Must Have Qualifications:
· BS degree in in computer science or some equivalent, highly technical discipline. Experience may be substituted in lieu of degree.
· 5+ years in technical engineering relative to the responsibilities of the Site Reliability Engineer position.
· Thorough understanding of microservice based architecture.
· Through understanding of coding best practices, including knowing how to code, typically in a variety of languages, both in a structured and OOP way (e.g., Python, Golang, Ruby, C/C++).
· Proficient in programming languages for automation (e.g., python) and shell scripting (e.g., bash).
· Deep knowledge of version control (e.g., Git) and ability to create GitOps practices.
· Extensive experience with configuring and maintaining monitoring and alerting tools such as Nagios, CloudWatch, Grafana, Prometheus, Splunk ITSI.
· Proficient in incident management tools (e.g., Splunk On-Call, PagerDuty)
· Experience with variety of relational and non-relational databases/RDS (e.g., DynamoDB, MongoDB, CosmoDB, PostgreSQL).
· Strong and relevant experience in cloud technologies, cloud services, IaC, cloud storage, cloud networking and cloud security.
· Strong knowledge and experience with Cloud IaaS, PaaS, and SaaS offerings.
· Strong experience with automation and CI/CD tools (e.g., Argo, Jenkins, Travis, Ansible).
· Knowledge of cloud-based security tools, best practices and policies including demonstrated experience protecting all layers of the application stack.

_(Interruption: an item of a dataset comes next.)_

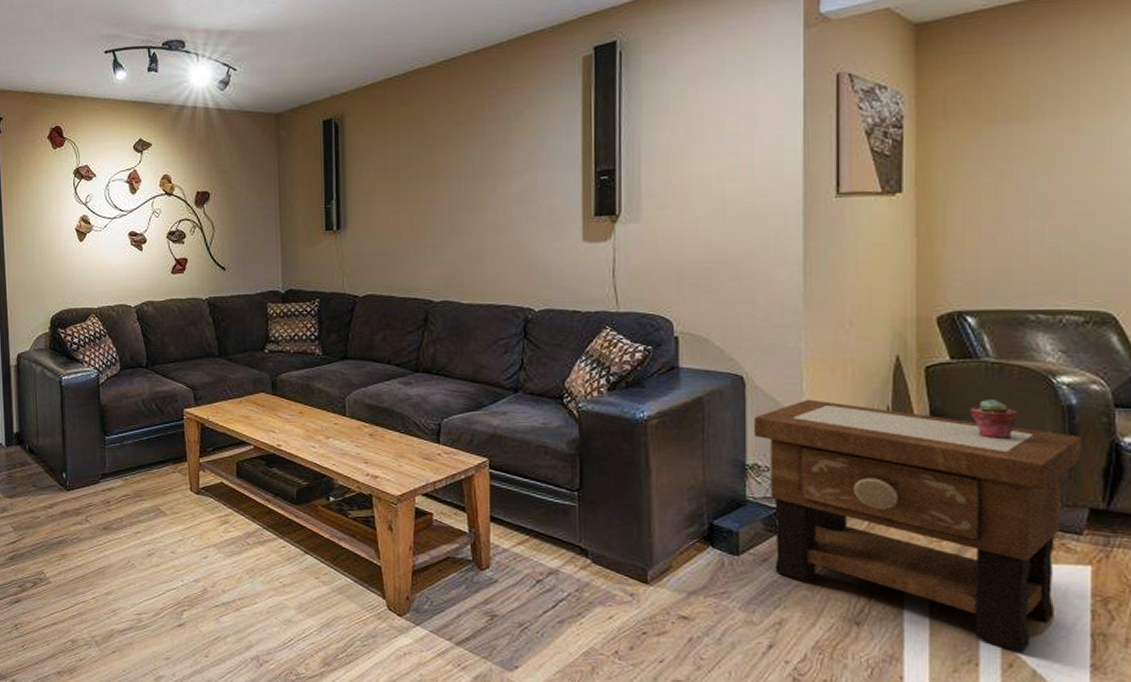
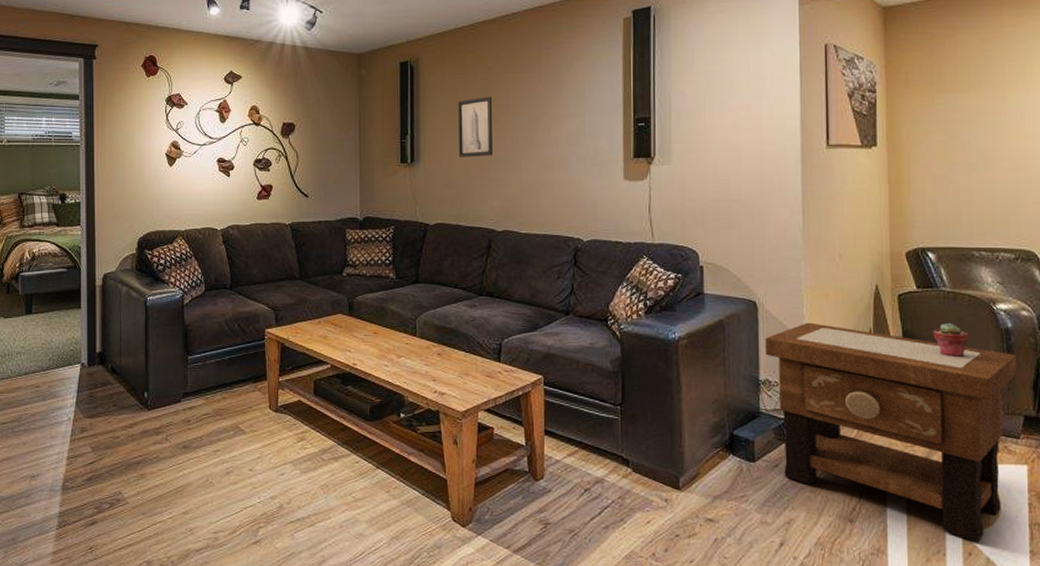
wall art: none [388,153,429,222] -> present [457,96,492,157]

· Knowledge of the Software Delivery Life Cycle (SDLC).
· Excellent writing and verbal communication skills.
· Ability to manage conflict effectively.
· Ability to adapt and be productive in a fast-paced dynamic environment.
· Excellent communication and collaboration skills supporting multiple stakeholders and business operations.
· Self-starter, self-managed, and a team player.
· Cloud certification (e.g., AWS Solutions Architect Associate, Azure Administrator).
· Monitoring certification (e.g., Splunk, Prometheus, DataDog)
· Experience with containerization and orchestration tools (e.g., Kubernetes, Docker).
· Experience with orchestrating ChatOps.
· Experience with setting up self-healing components within an application's infrastructure.
· Agile-based knowledge and skill, including experience with Scrum Ceremonies and work management tools (e.g., (JIRA, Confluence).
· Security Skills—Knowledge of information assurance compliance and information security basics within CMS.
· Ability to obtain a Public Trust clearance.
- All candidates supporting the CMS programs must have lived in the United States at least three (3) out of the last five (5) years prior in order to be considered
Candidates can be a USC, Green Card or H1B Visa.